Réagissant au développement de multiples scènes autour du rap et de genres musicaux hybrides sur le continent africain depuis la fin des années 1980, cet atelier propose de s'intéresser à ces phénomènes musicaux devenus centraux, à la fois dans les paysages culturels urbains, et dans les discours sur les jeunesses africaines, afin de soulever par ce biais une réflexion sur le politique et le cosmopolitique chez les jeunesses africaines contemporaines.
A rebours de présupposés qui considèrent la dimension politique du rap comme allant de soi, nous invitons d'abord à examiner comment cette musique est devenue un outil et/ou un vecteur du politique, et à s'intéresser aux formes d'extraversion et de revendications transnationales qui se nichent dans ces pratiques musicales. Afin de réfléchir au-delà d'un dualisme qui penserait les politiques du rap au travers du seul binôme dissidence / allégeance partisane, nous appelons à examiner la pluralité, la versatilité et l'ambigüité des pratiques du politique chez les jeunesses des États africains contemporains. En effet, les implantations de longue durée du rap dans les paysages politiques du continent révèlent des positionnements à l'égard du pouvoir qui se réduisent rarement au mode de la contestation : le rap est par exemple devenu dans plusieurs États un outil de propagande, instrumentalisé par la classe politique afin de drainer les foules, et les rappeurs déploient souvent des rapports ambigus avec le pouvoir.
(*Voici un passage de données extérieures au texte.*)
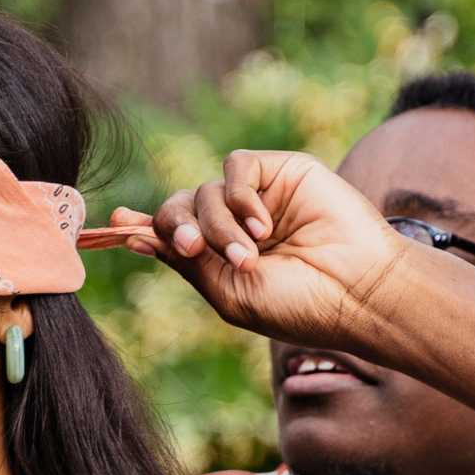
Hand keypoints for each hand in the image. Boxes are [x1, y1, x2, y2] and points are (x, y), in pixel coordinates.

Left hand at [107, 149, 410, 351]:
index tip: (117, 224)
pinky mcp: (281, 172)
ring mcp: (257, 198)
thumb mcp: (230, 294)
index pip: (171, 233)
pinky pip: (235, 168)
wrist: (356, 291)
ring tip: (251, 256)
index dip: (143, 226)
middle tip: (191, 248)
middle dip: (175, 227)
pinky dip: (239, 198)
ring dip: (218, 225)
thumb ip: (185, 264)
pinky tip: (264, 227)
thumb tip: (134, 235)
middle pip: (178, 207)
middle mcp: (234, 225)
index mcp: (219, 258)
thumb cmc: (298, 306)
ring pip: (203, 190)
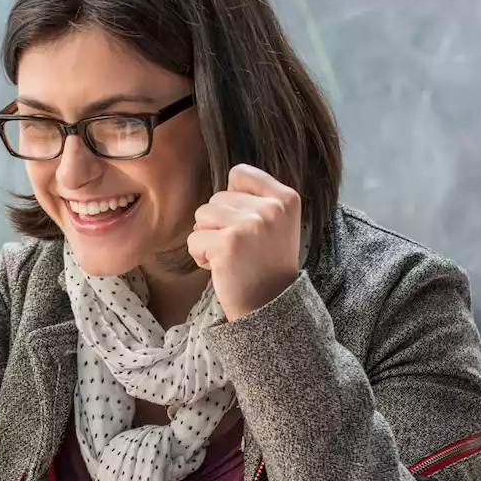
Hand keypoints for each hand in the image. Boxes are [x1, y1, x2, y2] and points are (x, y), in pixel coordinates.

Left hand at [187, 164, 301, 321]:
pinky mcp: (227, 244)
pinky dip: (200, 255)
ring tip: (229, 257)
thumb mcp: (278, 224)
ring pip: (202, 215)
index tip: (243, 222)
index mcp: (286, 198)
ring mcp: (249, 225)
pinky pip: (194, 239)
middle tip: (239, 249)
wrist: (270, 307)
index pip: (240, 173)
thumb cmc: (267, 265)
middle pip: (217, 197)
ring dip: (207, 238)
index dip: (232, 197)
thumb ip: (257, 200)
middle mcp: (270, 208)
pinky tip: (221, 268)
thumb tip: (227, 185)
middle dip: (218, 223)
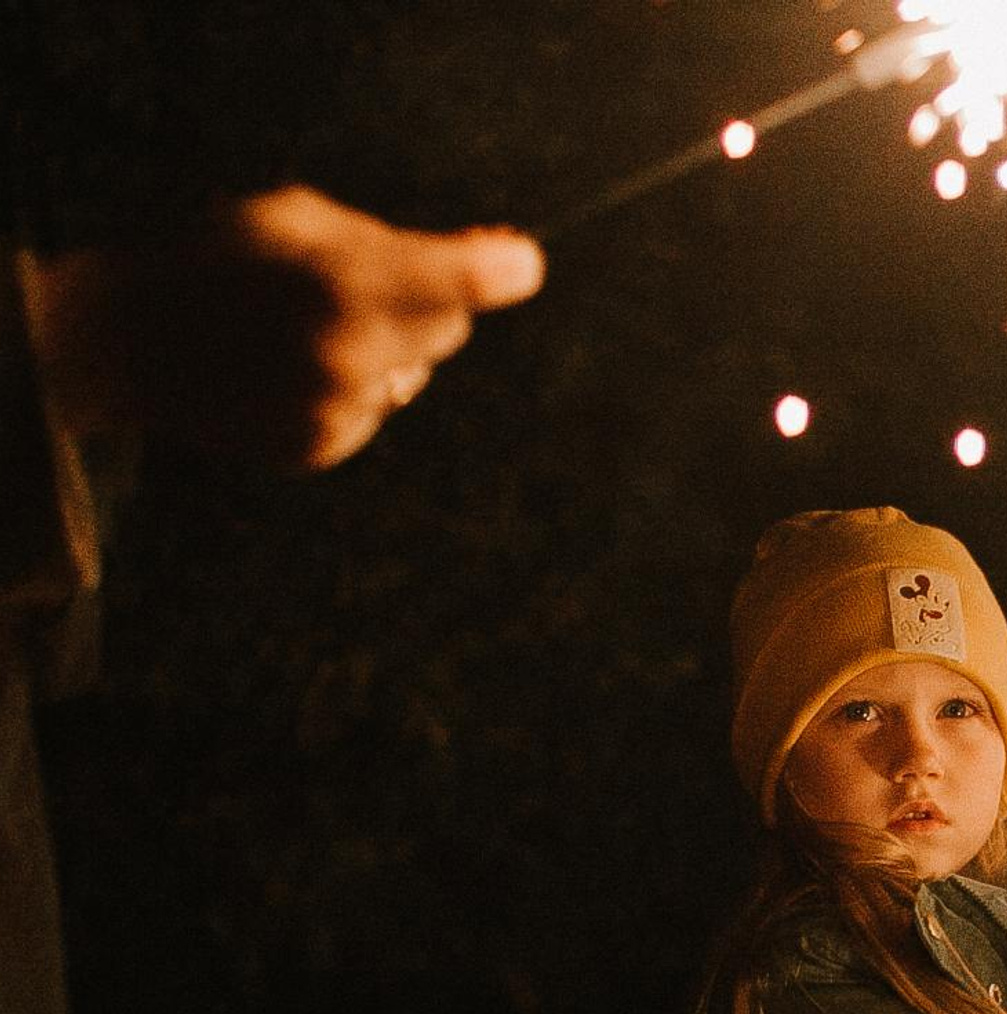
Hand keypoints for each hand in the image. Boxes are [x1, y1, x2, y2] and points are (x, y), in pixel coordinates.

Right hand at [25, 186, 545, 469]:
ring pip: (411, 374)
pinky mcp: (323, 447)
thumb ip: (389, 243)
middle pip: (448, 331)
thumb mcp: (293, 220)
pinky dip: (348, 389)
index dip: (500, 270)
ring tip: (302, 329)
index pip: (459, 284)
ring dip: (381, 349)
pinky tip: (288, 370)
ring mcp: (336, 410)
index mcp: (343, 283)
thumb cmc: (218, 262)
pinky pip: (371, 411)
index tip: (523, 262)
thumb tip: (496, 260)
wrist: (129, 344)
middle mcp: (349, 355)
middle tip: (365, 282)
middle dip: (426, 304)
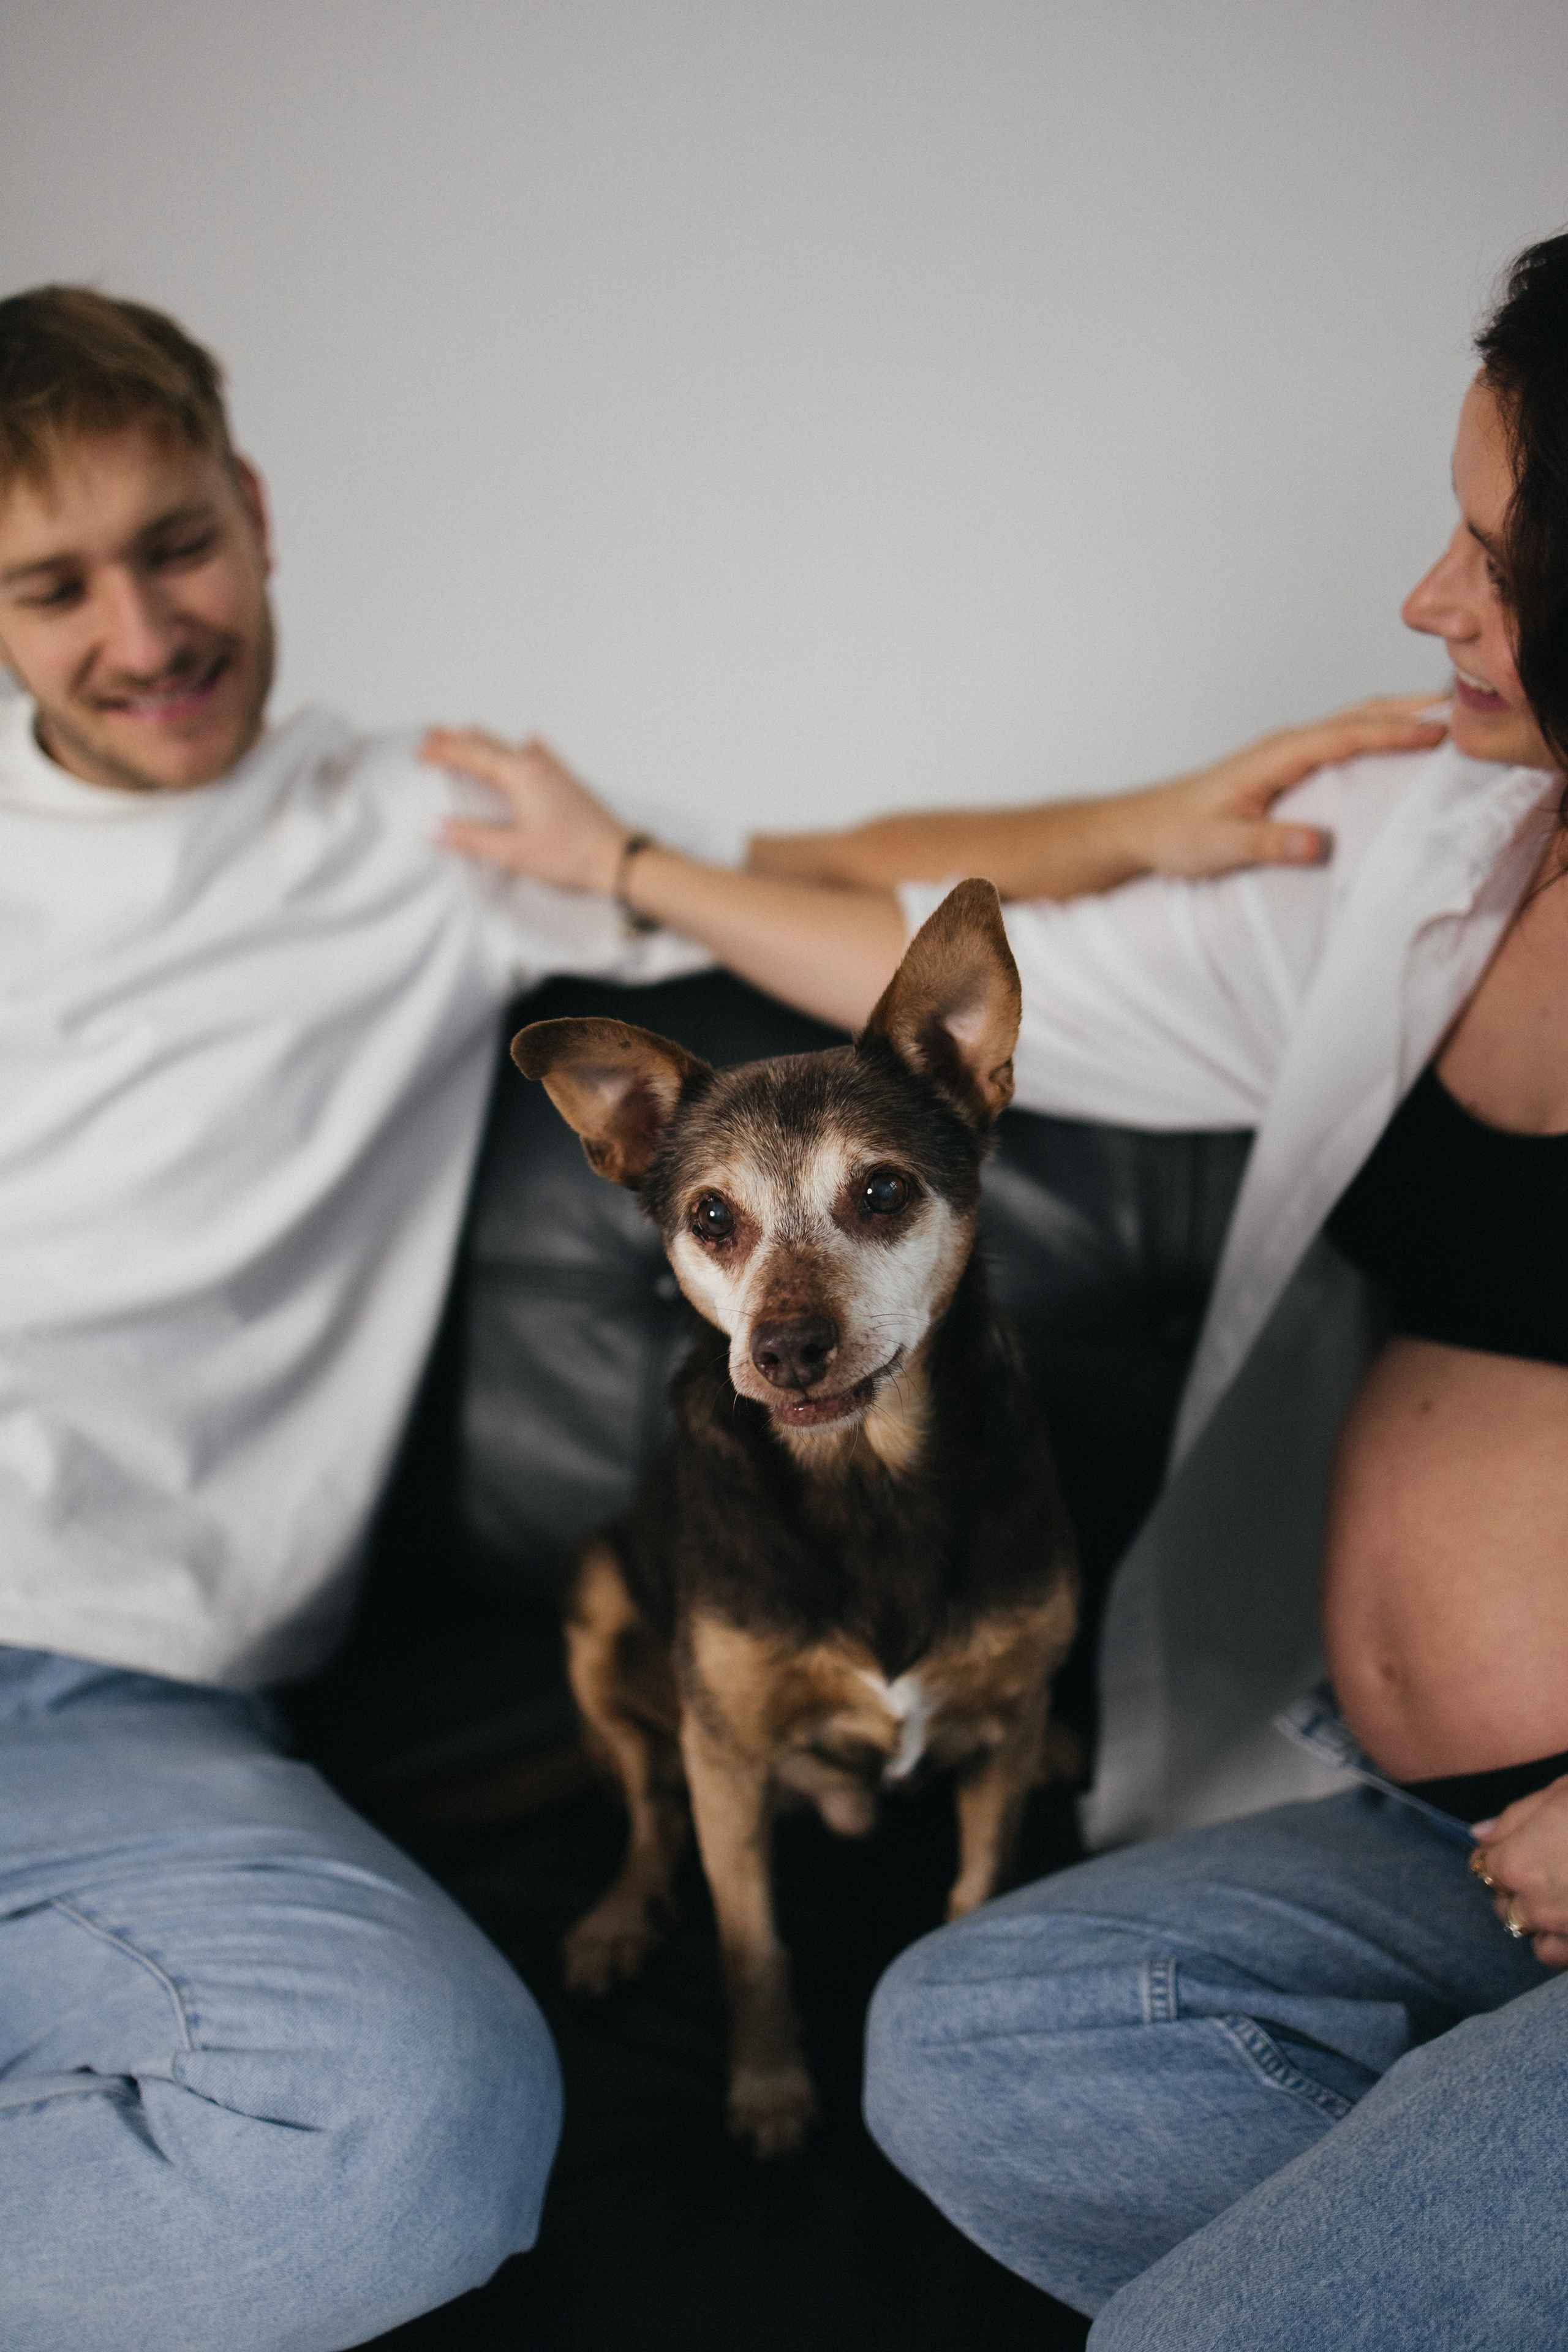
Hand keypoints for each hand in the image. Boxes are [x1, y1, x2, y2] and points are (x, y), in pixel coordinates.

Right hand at [420, 728, 629, 894]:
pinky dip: (526, 747)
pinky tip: (531, 741)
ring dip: (487, 741)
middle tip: (435, 732)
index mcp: (521, 776)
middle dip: (460, 739)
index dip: (445, 751)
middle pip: (490, 744)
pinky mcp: (569, 785)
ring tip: (470, 732)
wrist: (620, 860)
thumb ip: (471, 838)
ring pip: (513, 748)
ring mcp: (556, 774)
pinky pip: (542, 756)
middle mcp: (538, 767)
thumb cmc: (573, 856)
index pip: (473, 755)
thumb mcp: (513, 851)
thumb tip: (433, 827)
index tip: (421, 749)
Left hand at [1124, 695, 1450, 878]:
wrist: (1143, 828)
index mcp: (1274, 756)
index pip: (1345, 735)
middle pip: (1357, 715)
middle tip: (1464, 709)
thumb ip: (1269, 845)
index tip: (1437, 731)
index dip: (1392, 731)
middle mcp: (1284, 745)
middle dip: (1409, 708)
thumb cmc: (1177, 835)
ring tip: (1448, 718)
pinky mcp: (1286, 766)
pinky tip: (1398, 745)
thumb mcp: (1221, 847)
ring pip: (1352, 722)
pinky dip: (1376, 733)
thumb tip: (1317, 845)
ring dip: (1397, 715)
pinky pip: (1342, 741)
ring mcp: (1286, 752)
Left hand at [1471, 1774, 1567, 1967]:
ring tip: (1558, 1893)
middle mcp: (1536, 1905)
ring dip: (1535, 1916)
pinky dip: (1558, 1939)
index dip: (1500, 1851)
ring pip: (1527, 1933)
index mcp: (1519, 1863)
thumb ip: (1515, 1817)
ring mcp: (1564, 1930)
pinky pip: (1555, 1954)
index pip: (1485, 1865)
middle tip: (1542, 1865)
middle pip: (1503, 1902)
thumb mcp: (1559, 1794)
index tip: (1515, 1843)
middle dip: (1514, 1885)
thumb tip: (1480, 1834)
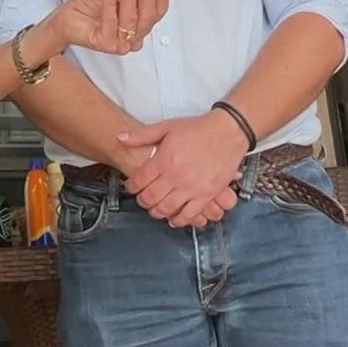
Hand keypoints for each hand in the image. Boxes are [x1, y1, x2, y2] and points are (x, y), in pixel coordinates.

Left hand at [45, 0, 170, 55]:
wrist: (64, 19)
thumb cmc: (89, 8)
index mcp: (139, 28)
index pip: (156, 14)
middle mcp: (132, 39)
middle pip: (147, 18)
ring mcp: (120, 44)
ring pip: (131, 20)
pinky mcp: (105, 44)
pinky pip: (111, 22)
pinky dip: (111, 3)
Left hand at [117, 111, 247, 227]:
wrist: (227, 132)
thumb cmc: (197, 128)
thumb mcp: (167, 126)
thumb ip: (142, 135)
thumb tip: (120, 138)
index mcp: (163, 160)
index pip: (138, 182)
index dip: (131, 186)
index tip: (132, 186)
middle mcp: (175, 177)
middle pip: (149, 199)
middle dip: (142, 201)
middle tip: (143, 198)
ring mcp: (192, 188)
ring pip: (166, 210)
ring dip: (157, 212)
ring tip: (157, 208)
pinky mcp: (207, 195)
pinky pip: (189, 215)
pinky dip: (179, 220)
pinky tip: (174, 217)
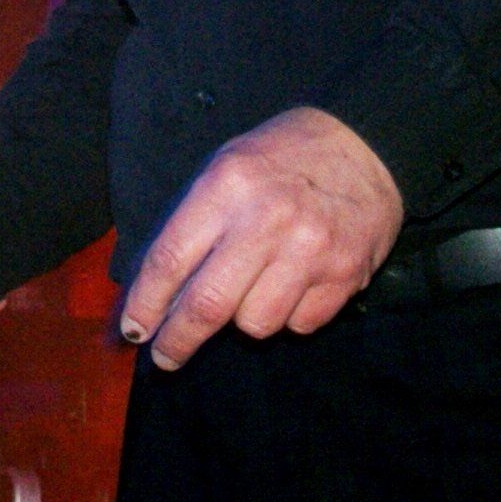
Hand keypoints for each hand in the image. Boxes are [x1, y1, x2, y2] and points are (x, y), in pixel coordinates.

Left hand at [120, 105, 401, 371]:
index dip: (146, 302)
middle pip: (209, 304)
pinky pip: (300, 324)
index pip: (171, 259)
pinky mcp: (346, 274)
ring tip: (252, 288)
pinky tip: (292, 285)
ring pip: (255, 324)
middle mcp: (267, 220)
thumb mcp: (225, 168)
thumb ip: (192, 224)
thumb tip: (156, 290)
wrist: (366, 145)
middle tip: (166, 356)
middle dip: (179, 339)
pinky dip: (288, 316)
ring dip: (244, 318)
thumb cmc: (281, 159)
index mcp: (227, 187)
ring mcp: (310, 250)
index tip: (135, 329)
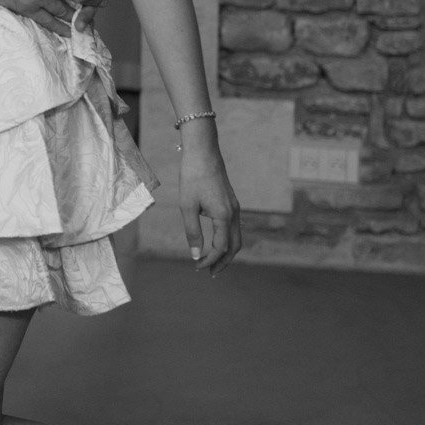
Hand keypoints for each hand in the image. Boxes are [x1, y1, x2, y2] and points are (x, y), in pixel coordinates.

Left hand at [179, 130, 242, 272]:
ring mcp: (234, 207)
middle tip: (210, 273)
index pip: (221, 248)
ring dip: (226, 252)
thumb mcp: (187, 206)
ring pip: (236, 237)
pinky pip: (233, 227)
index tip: (196, 267)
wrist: (203, 152)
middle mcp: (234, 213)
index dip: (209, 260)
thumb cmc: (192, 177)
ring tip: (212, 261)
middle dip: (223, 262)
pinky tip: (214, 242)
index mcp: (224, 216)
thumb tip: (195, 255)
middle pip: (235, 246)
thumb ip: (192, 232)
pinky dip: (227, 240)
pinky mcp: (231, 202)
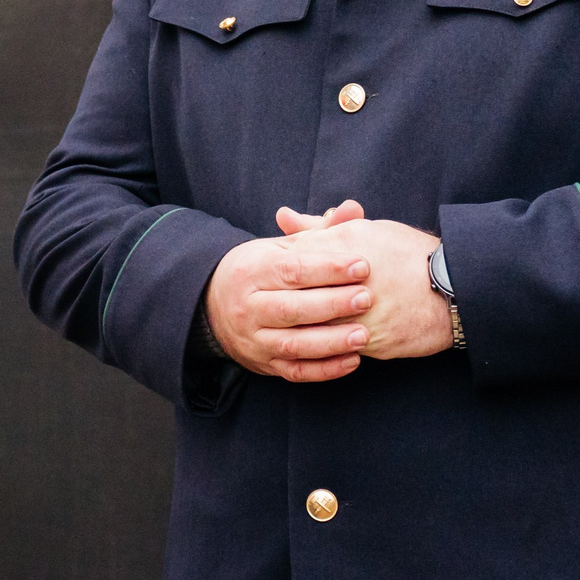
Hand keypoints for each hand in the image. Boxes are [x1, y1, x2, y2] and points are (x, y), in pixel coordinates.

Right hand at [204, 200, 376, 381]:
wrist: (212, 305)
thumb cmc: (259, 270)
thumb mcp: (281, 245)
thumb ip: (319, 231)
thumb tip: (354, 208)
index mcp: (252, 270)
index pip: (292, 270)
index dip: (328, 268)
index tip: (362, 265)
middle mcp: (249, 306)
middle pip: (292, 308)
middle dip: (332, 304)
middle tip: (367, 298)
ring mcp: (255, 339)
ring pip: (293, 344)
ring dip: (331, 342)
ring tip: (364, 335)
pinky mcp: (264, 364)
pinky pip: (296, 371)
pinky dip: (325, 370)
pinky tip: (353, 360)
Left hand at [278, 211, 454, 360]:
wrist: (454, 289)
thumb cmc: (407, 253)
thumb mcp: (364, 230)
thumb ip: (319, 227)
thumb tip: (282, 216)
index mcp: (344, 248)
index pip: (292, 258)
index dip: (276, 268)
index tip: (268, 275)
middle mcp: (349, 282)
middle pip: (297, 295)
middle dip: (283, 300)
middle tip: (269, 305)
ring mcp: (360, 315)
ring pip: (314, 326)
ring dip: (300, 326)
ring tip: (288, 325)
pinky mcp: (372, 342)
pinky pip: (337, 348)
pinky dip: (324, 345)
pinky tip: (316, 340)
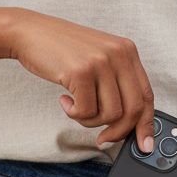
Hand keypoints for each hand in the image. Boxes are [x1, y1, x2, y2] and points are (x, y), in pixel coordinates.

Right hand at [7, 10, 155, 151]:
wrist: (29, 32)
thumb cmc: (61, 50)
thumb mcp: (98, 58)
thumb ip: (115, 82)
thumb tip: (128, 122)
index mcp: (127, 51)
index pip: (147, 94)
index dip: (146, 124)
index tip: (144, 144)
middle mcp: (119, 54)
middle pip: (134, 109)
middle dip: (119, 132)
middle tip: (103, 139)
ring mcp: (101, 62)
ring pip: (111, 114)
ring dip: (90, 121)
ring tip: (75, 108)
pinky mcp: (81, 72)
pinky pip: (86, 111)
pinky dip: (74, 114)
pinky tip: (64, 100)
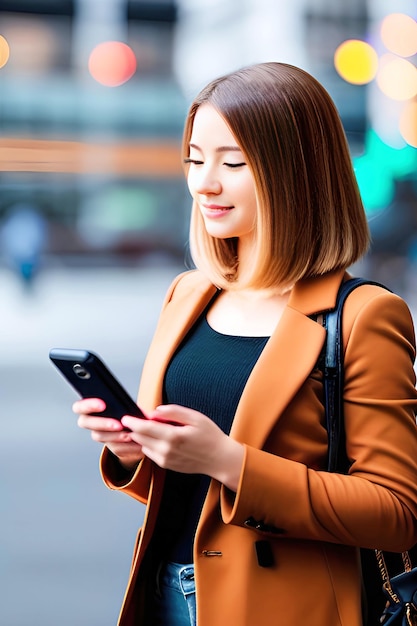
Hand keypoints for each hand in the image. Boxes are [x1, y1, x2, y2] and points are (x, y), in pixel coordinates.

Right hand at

Dans un second temps, nous appelons à réfléchir aux revendications cosmopolites et transnationales qui se développent dans le sillon de la production rap, par des économies collaboratives transfrontalières, des festivals de rap panafricains, des connexions avec des ONG, ou encore par des appropriations d'esthétiques et de mouvements d'idées globalisés. Il s'agira d'interroger les enjeux politiques de ces connexions, les mises en mouvement et les processus d'hybridation qu'elles engendrent, mais aussi de réfléchir à leurs mises en tension avec des affirmations d'ancrage locaux. Il sera alors possible de penser la multiscalarité, la flexibilité et les stratégies mobilisées par les acteurs des mondes du rap.
Nous invitons nos contributeurs à élaborer leurs réflexions à partir d'études de cas situées, et depuis des perspectives disciplinaires variées (anthropologie, histoire, sciences politiques, ethnomusicologie, sociologie). Au-delà du rap, les articles pourront offrir des comparaisons avec d'autres genres musicaux urbains nés de la rencontre avec les musiques hip-hop à partir des années 1980, tels que le zouglou, le kwaïto, le kuduro ou le bongo flava.
Enfin, cet atelier sera l'occasion de présenter le dossier « Polyphonies rap » de la revue Politique Africaine, qui paraîtra en avril 2016, même s'il ne se bornera pas aux contributeurs de ce numéro. Nous accueillerons aussi favorablement les propositions de contributions extérieures à ce projet, dans la mesure où elles répondront aux problématiques de l'atelier.